◆ Exercise material
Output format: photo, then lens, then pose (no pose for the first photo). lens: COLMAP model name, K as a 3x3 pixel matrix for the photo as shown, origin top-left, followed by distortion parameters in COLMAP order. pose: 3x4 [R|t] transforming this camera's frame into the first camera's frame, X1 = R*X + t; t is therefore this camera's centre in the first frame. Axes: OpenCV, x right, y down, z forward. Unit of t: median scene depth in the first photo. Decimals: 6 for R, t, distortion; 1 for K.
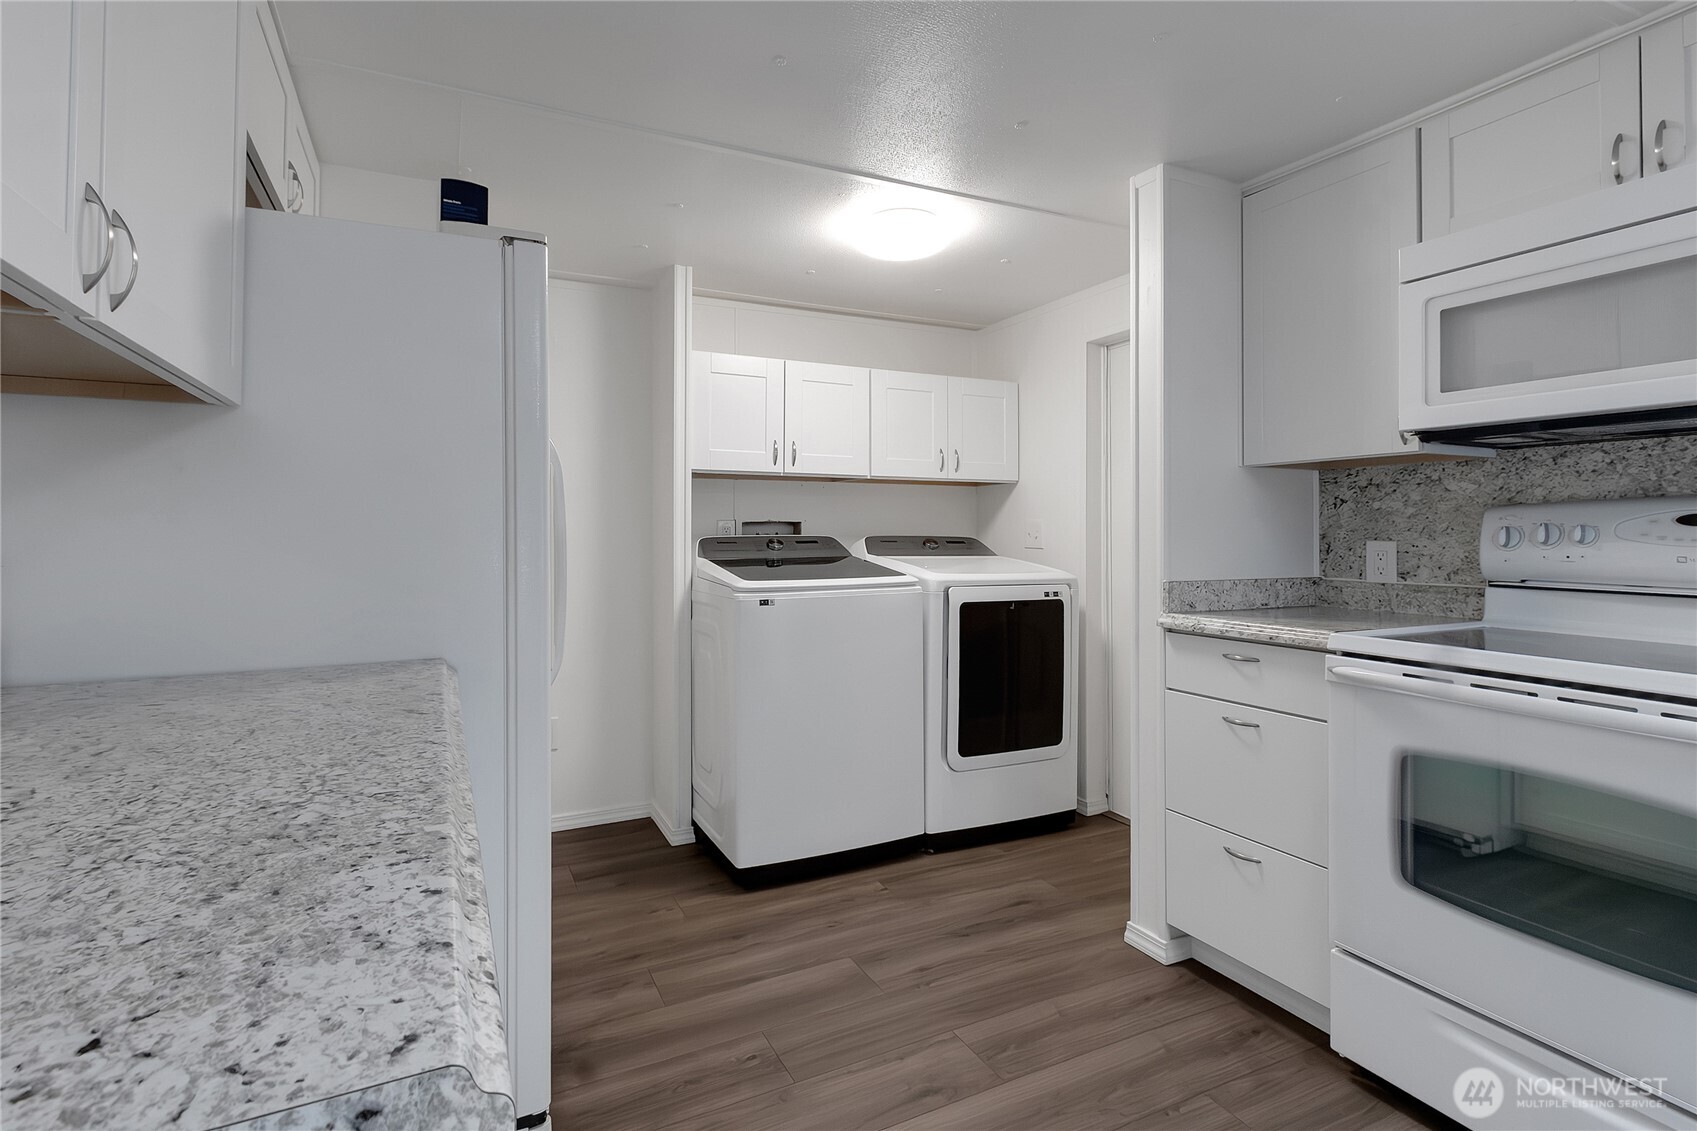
lens RADIAL K [[805.0, 0, 817.3], [0, 805.0, 521.5], [0, 0, 1]] dist [0.002872, -0.000105]
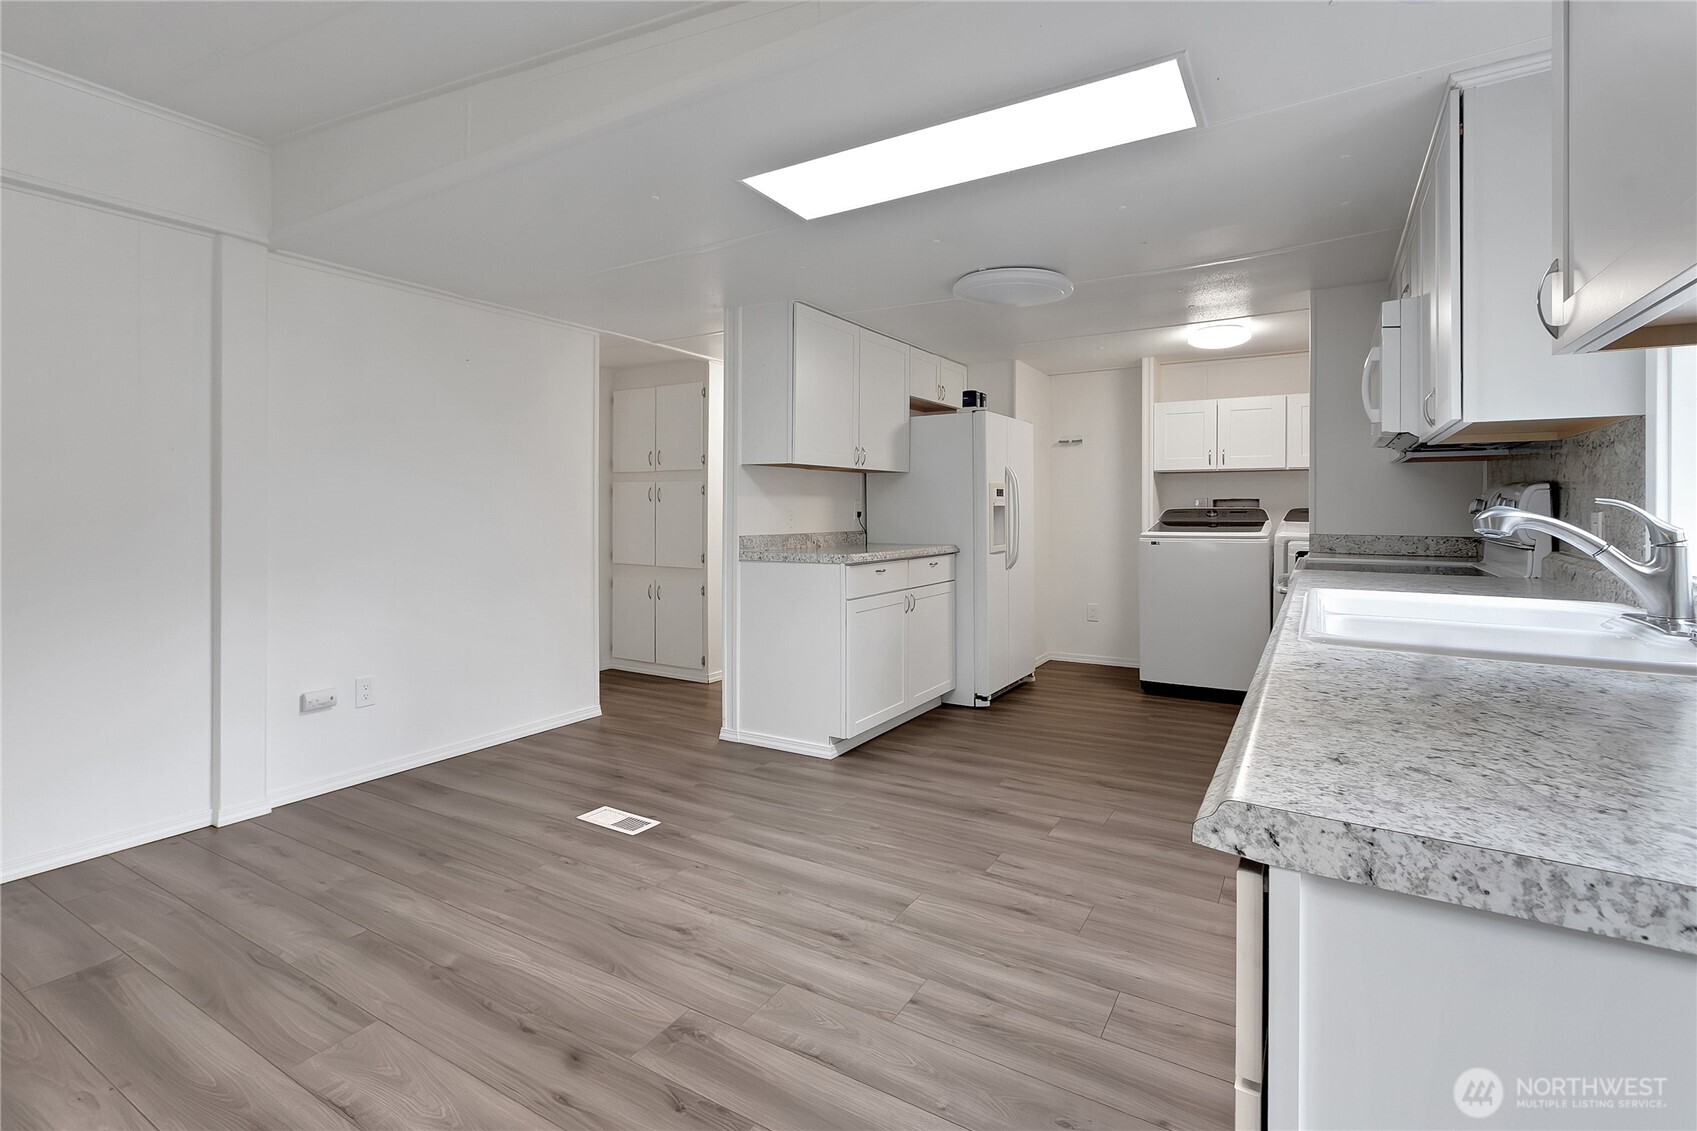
lens RADIAL K [[805.0, 0, 817.3], [0, 805.0, 521.5], [0, 0, 1]] dist [0.002872, -0.000105]
pose [[0.537020, 0.014538, -0.843444, 0.966815], [0.011885, 0.999622, 0.024797, -0.005668], [0.843486, -0.023341, 0.536644, -0.598084]]
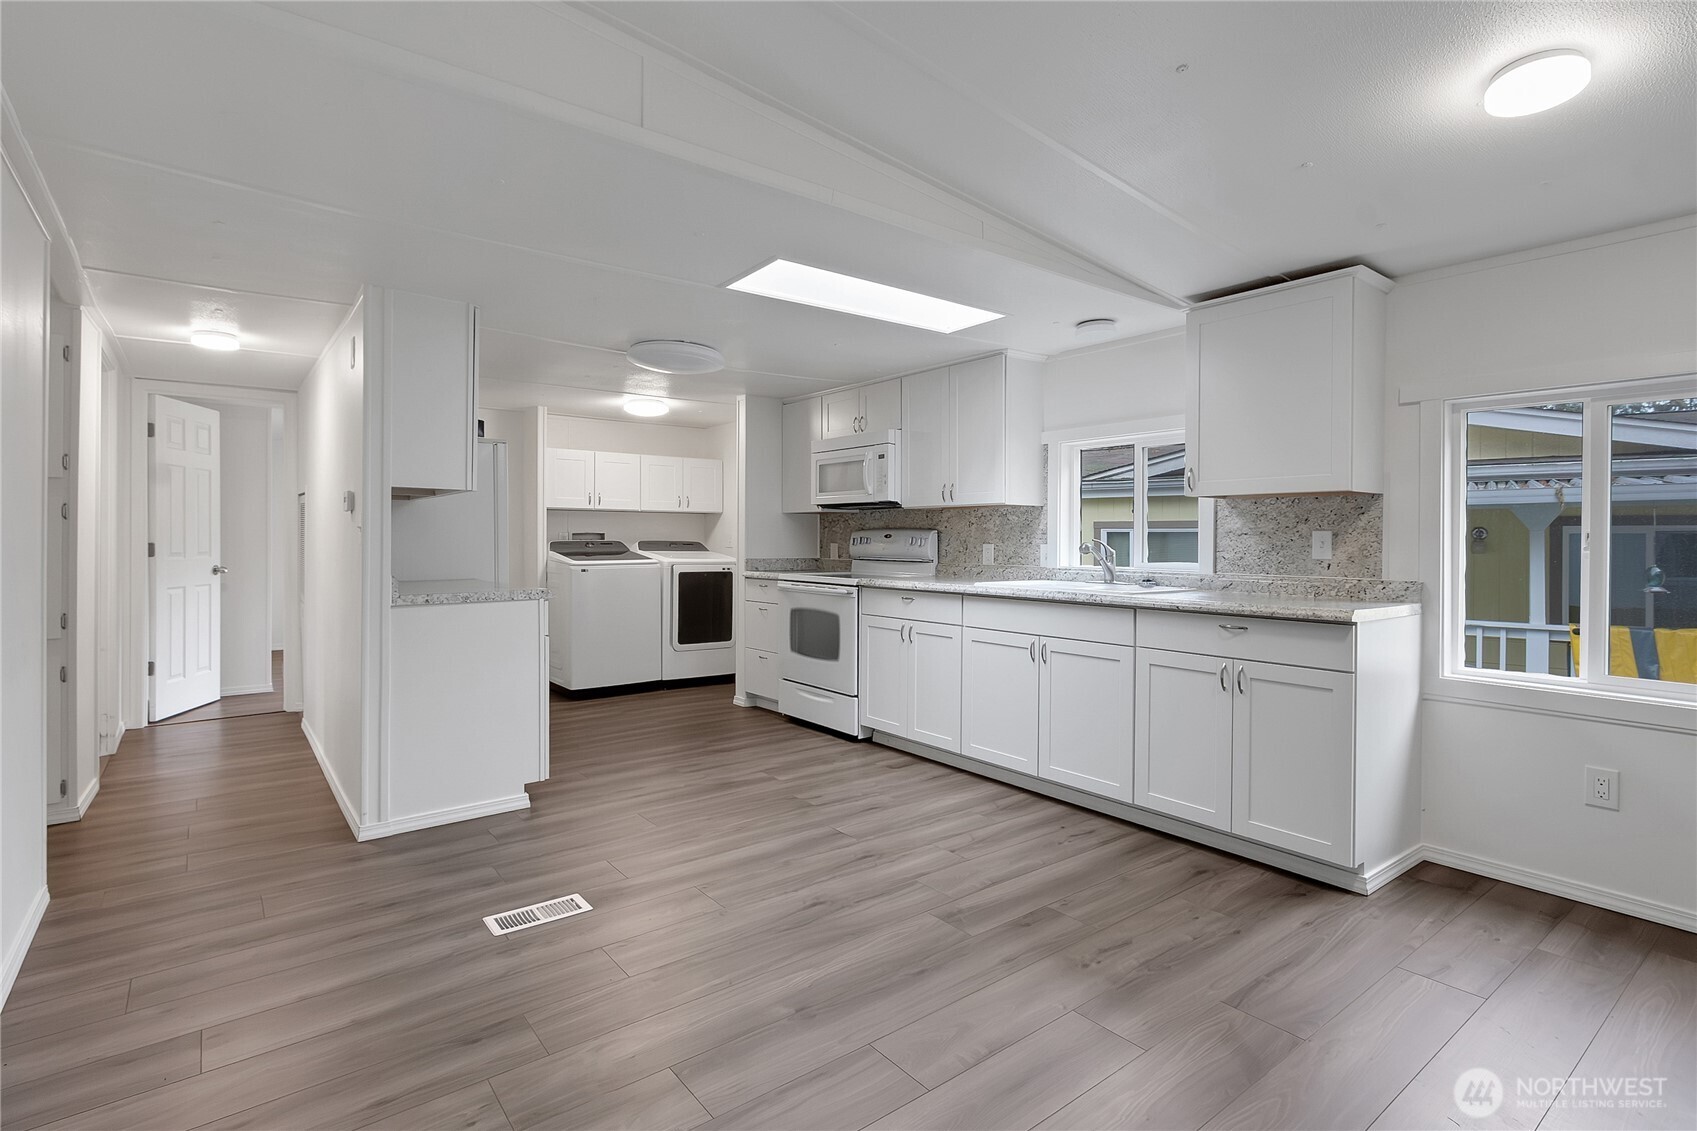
lens RADIAL K [[822.0, 0, 818.4], [0, 822.0, 542.3], [0, 0, 1]] dist [0.001741, 0.000305]
pose [[0.978396, 0.003336, 0.206714, 0.086441], [-0.006947, 0.999836, 0.016747, -0.017025], [-0.206624, -0.017821, 0.978258, -1.181728]]
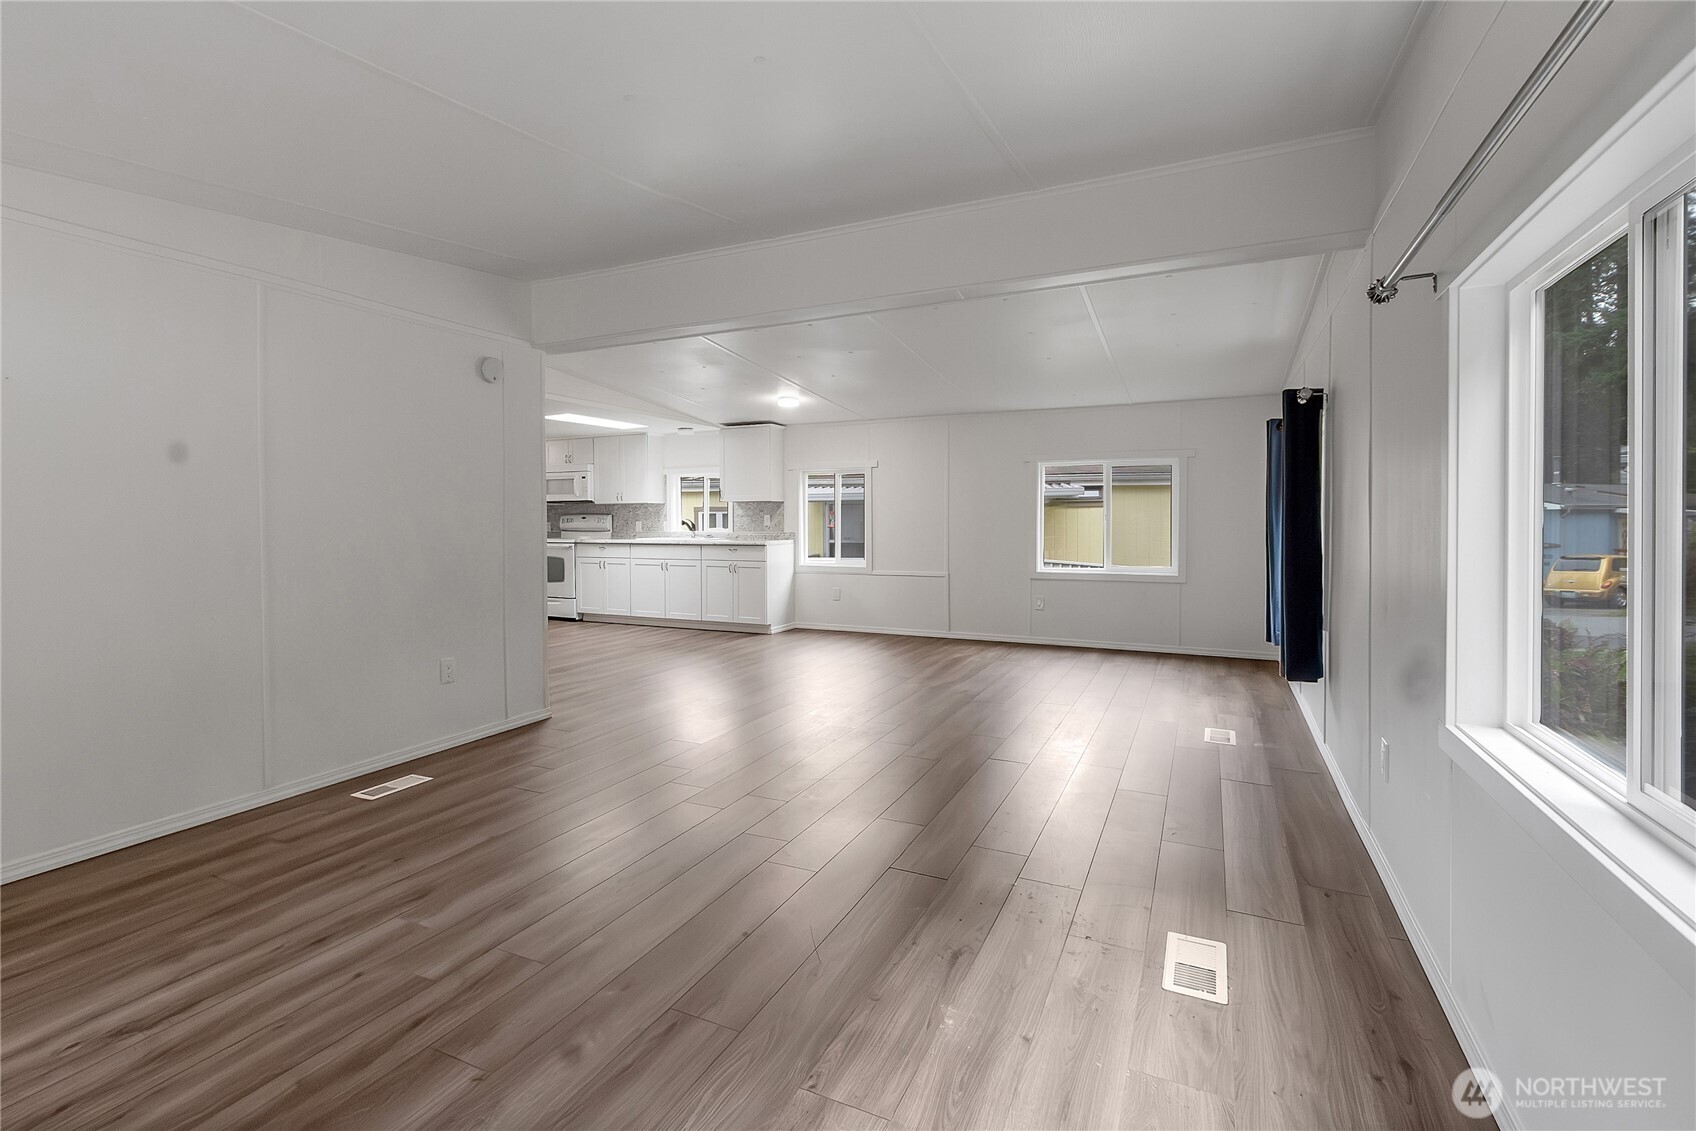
lens RADIAL K [[807.4, 0, 797.7], [0, 807.4, 524.3], [0, 0, 1]] dist [-0.001337, -0.000120]
pose [[0.795113, -0.009135, 0.606392, -0.799161], [-0.002496, 0.999829, 0.018334, -0.040475], [-0.606456, -0.016091, 0.794954, -2.799346]]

◆ Exercise brief
Reproduce the entire listing above line for line, leaving out the pictures.

◆ Result for this exercise
Output format: photo, then lens, then pose (no pose for the first photo). lens: COLMAP model name, K as a 3x3 pixel matrix for the photo as shown, origin top-left, followed by distortion parameters in COLMAP order. pose: 3x4 [R|t] transforming this camera's frame into the first camera's frame, X1 = R*X + t; t is therefore this camera's centre in the first frame. Axes: OpenCV, x right, y down, z forward. Unit of t: median scene depth in the first photo. Decimals: 6 for R, t, distortion; 1 for K.
lens RADIAL K [[805.0, 0, 817.3], [0, 805.0, 521.5], [0, 0, 1]] dist [0.002872, -0.000105]
lens RADIAL K [[805.0, 0, 817.3], [0, 805.0, 521.5], [0, 0, 1]] dist [0.002872, -0.000105]
pose [[0.537020, 0.014538, -0.843444, 0.966815], [0.011885, 0.999622, 0.024797, -0.005668], [0.843486, -0.023341, 0.536644, -0.598084]]
lens RADIAL K [[822.0, 0, 818.4], [0, 822.0, 542.3], [0, 0, 1]] dist [0.001741, 0.000305]
pose [[0.978396, 0.003336, 0.206714, 0.086441], [-0.006947, 0.999836, 0.016747, -0.017025], [-0.206624, -0.017821, 0.978258, -1.181728]]
lens RADIAL K [[807.4, 0, 797.7], [0, 807.4, 524.3], [0, 0, 1]] dist [-0.001337, -0.000120]
pose [[0.795113, -0.009135, 0.606392, -0.799161], [-0.002496, 0.999829, 0.018334, -0.040475], [-0.606456, -0.016091, 0.794954, -2.799346]]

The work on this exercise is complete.